State set to end private prison food service
Lansing — Gov. Rick Snyder on Wednesday said the state is moving away from paying private vendors to prepare state prison food.
His budget proposal unveiled to lawmakers at the Capitol included a proposed $13.7 million in new money for prison food with the goal of returning the job to state workers following several years of problems with private prison food vendors Aramark Correctional Services and Trinity Services Group.
The extra money appears targeted at financing the move back to state food workers.
“We’ve worked with a couple of different private vendors on that process,” Snyder said. “Their cost structures, a number of issues, I believe it’s appropriate to say the benefits of continuing on that path don’t outweigh the cost and that we should transition to doing that back in house.”
The Republican-led Legislature voted to privatize prison food in 2012, a move that was projected to save the state $16 million a year as contract workers replaced more than 370 state employees.
The state canceled an initial three-year, $145 million contract with Aramark in the summer of 2015 after allegations of sexual activity between employees and prisoners, unsanitary conditions including maggots and food problems. Aramark’s contract began in December 2013.
Trinity took over food service in August 2015 after signing a three-year, $158 million contract with the state. It has since been fined more than $2 million for unplanned meal substitutions, delays, staffing shortages and contract violations.
But this summer, the Michigan Department of Corrections will return to a state-run food service after agreeing not to renew another contract with Trinity when the current contract expires — a move that was called a mutual decision by the state and Trinity.
Michigan fined Trinity $4.5 million in total for contract violations, unplanned meal substitutions, delays and staffing shortages. The state forbid 197 Trinity contracted workers from working in state prisons, essentially firing them. Last year, Trinity asked the state for a 10.3 percent increase -- totaling $5.2 million -- to help with staffing issues, said Correction spokesman Chris Gautz.
Gautz said $6.6 million of Snyder’s $13.7 million prison spending increase request are “legacy costs” and would not constitute new funding.
The move is being met with mixed reactions across party lines.
Rep. Laura Cox, the Republican and chairwoman of the House Appropriations Committee, said “there will be some angst with probably both chambers” because of the increased cost of shifting prison food services back to the state.
“My knee jerk reaction is not supportive of that,” Cox said.

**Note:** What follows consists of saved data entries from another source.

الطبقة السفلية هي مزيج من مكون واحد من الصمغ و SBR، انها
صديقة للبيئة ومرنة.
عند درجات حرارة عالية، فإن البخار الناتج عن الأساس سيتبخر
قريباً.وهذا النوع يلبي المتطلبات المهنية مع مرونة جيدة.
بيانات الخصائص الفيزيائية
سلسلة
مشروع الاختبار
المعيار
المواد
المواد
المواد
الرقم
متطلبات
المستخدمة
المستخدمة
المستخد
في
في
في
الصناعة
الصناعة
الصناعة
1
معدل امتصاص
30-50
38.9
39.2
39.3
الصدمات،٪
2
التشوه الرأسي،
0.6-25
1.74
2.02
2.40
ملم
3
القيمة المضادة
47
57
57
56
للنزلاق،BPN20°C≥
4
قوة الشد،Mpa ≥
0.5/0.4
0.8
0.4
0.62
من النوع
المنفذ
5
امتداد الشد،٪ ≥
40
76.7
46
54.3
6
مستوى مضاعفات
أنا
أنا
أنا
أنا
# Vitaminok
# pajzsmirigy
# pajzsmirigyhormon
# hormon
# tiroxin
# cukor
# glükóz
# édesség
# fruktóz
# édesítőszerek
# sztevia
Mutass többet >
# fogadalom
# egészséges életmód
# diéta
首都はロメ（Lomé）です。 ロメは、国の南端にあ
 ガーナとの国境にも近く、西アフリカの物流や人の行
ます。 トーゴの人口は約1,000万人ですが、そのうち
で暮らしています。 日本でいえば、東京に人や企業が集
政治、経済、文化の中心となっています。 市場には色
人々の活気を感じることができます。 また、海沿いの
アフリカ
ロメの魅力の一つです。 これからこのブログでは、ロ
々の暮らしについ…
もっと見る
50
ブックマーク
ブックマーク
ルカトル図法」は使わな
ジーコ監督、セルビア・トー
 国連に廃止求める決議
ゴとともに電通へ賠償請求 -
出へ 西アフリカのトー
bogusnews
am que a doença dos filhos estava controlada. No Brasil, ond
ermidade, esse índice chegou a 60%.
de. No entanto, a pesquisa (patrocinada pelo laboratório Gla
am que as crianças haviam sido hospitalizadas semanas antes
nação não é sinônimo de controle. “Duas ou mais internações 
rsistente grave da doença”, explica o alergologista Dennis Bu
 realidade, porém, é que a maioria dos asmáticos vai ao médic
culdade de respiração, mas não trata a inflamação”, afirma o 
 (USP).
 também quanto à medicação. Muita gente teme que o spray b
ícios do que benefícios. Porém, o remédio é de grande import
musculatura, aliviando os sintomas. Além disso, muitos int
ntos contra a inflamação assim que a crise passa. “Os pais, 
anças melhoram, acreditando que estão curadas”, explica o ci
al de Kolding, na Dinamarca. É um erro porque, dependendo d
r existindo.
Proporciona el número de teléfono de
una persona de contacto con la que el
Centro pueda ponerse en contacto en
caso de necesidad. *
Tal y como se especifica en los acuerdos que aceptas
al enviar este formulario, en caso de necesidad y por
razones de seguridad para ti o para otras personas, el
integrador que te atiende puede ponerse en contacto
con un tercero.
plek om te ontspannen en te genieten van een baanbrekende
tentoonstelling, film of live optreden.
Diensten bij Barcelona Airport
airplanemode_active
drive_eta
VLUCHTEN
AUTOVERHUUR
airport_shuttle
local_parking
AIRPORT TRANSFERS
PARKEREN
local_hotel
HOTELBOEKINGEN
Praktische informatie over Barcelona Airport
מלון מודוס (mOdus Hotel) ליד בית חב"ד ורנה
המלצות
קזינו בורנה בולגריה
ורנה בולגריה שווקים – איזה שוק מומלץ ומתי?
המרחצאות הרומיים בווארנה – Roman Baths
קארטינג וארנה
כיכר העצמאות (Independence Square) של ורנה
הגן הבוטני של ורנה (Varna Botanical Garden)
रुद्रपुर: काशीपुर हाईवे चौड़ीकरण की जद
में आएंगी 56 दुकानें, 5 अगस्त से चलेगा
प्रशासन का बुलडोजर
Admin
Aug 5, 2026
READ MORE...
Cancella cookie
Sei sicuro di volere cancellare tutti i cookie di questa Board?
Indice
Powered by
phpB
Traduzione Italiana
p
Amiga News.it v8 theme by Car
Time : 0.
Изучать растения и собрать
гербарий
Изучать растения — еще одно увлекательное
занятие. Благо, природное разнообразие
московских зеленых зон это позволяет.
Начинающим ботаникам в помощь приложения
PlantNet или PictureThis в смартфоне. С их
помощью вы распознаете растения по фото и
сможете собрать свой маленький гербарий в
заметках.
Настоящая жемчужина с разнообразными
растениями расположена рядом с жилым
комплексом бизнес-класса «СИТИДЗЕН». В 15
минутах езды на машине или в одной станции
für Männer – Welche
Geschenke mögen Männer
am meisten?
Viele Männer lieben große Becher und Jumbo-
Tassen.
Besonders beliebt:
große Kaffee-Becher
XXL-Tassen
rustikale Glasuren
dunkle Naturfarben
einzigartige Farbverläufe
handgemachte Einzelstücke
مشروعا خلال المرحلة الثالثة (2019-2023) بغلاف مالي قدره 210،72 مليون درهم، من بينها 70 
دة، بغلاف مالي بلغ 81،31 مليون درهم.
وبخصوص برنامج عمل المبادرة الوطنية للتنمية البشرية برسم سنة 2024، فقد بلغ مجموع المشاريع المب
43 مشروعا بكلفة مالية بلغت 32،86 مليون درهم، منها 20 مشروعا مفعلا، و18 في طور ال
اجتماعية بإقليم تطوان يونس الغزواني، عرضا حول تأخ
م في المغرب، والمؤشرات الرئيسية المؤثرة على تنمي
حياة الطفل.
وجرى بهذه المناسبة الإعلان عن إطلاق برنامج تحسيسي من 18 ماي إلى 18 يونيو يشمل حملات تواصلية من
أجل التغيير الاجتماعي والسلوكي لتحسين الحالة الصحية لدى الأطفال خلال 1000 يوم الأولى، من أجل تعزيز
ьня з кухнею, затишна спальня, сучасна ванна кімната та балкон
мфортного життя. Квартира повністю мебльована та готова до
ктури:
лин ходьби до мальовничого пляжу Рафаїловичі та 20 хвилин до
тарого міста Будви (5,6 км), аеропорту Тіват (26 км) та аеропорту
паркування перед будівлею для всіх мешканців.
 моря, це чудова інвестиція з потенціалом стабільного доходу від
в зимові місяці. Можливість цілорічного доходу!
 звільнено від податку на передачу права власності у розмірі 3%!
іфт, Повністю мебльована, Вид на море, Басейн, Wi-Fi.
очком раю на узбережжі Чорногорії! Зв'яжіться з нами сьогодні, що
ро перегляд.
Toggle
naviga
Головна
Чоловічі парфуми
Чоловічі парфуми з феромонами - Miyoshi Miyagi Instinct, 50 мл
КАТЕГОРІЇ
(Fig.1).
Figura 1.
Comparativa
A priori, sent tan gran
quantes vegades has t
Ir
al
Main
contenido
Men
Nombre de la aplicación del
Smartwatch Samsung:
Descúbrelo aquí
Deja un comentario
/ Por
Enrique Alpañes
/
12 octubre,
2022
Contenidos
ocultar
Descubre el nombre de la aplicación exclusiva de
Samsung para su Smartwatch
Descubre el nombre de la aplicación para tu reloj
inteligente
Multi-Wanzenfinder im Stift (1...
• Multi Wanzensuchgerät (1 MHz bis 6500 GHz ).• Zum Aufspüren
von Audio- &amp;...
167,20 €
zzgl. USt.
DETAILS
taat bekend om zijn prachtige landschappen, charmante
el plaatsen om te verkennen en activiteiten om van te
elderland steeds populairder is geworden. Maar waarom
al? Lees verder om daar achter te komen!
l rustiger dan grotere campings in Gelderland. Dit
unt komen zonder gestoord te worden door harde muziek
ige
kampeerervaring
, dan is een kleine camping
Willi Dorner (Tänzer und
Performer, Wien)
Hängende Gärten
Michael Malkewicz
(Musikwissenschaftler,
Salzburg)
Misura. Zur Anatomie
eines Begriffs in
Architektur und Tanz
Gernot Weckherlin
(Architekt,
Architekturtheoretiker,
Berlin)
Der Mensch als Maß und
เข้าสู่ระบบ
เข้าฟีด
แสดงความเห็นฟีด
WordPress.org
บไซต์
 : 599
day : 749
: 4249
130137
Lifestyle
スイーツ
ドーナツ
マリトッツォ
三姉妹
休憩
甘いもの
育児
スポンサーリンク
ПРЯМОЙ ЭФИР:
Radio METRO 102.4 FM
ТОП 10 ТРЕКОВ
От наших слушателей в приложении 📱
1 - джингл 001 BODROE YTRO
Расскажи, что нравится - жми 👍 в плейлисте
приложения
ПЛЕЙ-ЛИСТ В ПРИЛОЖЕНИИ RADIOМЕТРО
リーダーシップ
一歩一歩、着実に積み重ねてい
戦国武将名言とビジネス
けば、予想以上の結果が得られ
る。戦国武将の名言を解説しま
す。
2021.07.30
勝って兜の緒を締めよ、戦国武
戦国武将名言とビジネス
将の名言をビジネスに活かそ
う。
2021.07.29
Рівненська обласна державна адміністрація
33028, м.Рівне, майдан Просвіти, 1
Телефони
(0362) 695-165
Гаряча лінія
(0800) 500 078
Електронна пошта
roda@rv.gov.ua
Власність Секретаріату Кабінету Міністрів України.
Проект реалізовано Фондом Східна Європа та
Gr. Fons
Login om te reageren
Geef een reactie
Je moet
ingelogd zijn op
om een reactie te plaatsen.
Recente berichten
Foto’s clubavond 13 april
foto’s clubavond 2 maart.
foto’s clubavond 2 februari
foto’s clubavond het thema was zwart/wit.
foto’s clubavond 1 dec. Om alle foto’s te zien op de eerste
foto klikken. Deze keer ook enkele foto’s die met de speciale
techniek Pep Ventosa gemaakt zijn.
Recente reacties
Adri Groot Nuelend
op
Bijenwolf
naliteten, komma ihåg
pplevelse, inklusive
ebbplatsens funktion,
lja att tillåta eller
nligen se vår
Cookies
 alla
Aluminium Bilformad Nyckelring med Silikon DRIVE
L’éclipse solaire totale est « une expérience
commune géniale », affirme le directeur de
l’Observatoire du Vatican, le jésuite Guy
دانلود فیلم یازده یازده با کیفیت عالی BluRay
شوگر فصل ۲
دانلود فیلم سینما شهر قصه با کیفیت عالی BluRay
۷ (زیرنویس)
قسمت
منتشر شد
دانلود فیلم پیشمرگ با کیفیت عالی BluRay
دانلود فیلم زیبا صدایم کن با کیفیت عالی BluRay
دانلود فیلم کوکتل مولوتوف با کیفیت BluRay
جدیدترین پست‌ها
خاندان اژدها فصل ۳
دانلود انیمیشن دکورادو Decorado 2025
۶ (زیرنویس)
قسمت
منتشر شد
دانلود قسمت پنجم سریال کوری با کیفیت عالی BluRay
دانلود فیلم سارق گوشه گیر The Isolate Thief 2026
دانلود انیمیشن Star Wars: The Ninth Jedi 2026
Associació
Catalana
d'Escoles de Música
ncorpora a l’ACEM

But Democrats such as Rep. Jon Hoadley, D-Kalamazoo, said the shift was a long time coming.
“When you try to privatize services, it often means you’re getting a lower quality product,” he said. “”This idea that you can govern with spreadsheets doesn’t work because people are human beings and we have to make sure we’re putting people first in our budget.”
The shift would bring about 350 state workers back into prison kitchens, according to the Department of Corrections.
“As the contract with Trinity was approaching its end, we took the opportunity to re-examine our operations,” Corrections Director Heidi Washington said in a statement. “After discussing options with Trinity, it was determined it was in the best interest of both parties not to renew our agreement. We believe the department’s needs would be better met by returning to state-run food service.”
The unionized prison workers had complained about the privatized food service and called for a return to state-run prison food service.
The state corrections system said that while private vendors saved money, the savings did not outweigh problems with food preparation, high employee turnover and other problems.
A liberal group that has called on Snyder to scrap private prison food contracts for years praised the announcement in a statement Wednesday.
“Progress Michigan has been calling for this cancellation for years and we uncovered many of the problems with these contracts, which, frankly, should have ended years ago,” said Lonnie Scott, executive director of Progress Michigan. “The abuses and waste that has resulted from these contracts have endangered corrections officers, prison employees and prisoners.”
The Michigan Corrections Organization, the union for corrections officers, is lauding the proposal as helping to boost prison safety, said Andy Potter, the union’s chief of staff and vice president.
Having bad and meager food “puts the folks that are incarcerated along with the staff in danger. ... It’s a safety issue, to put it short,” Potter said.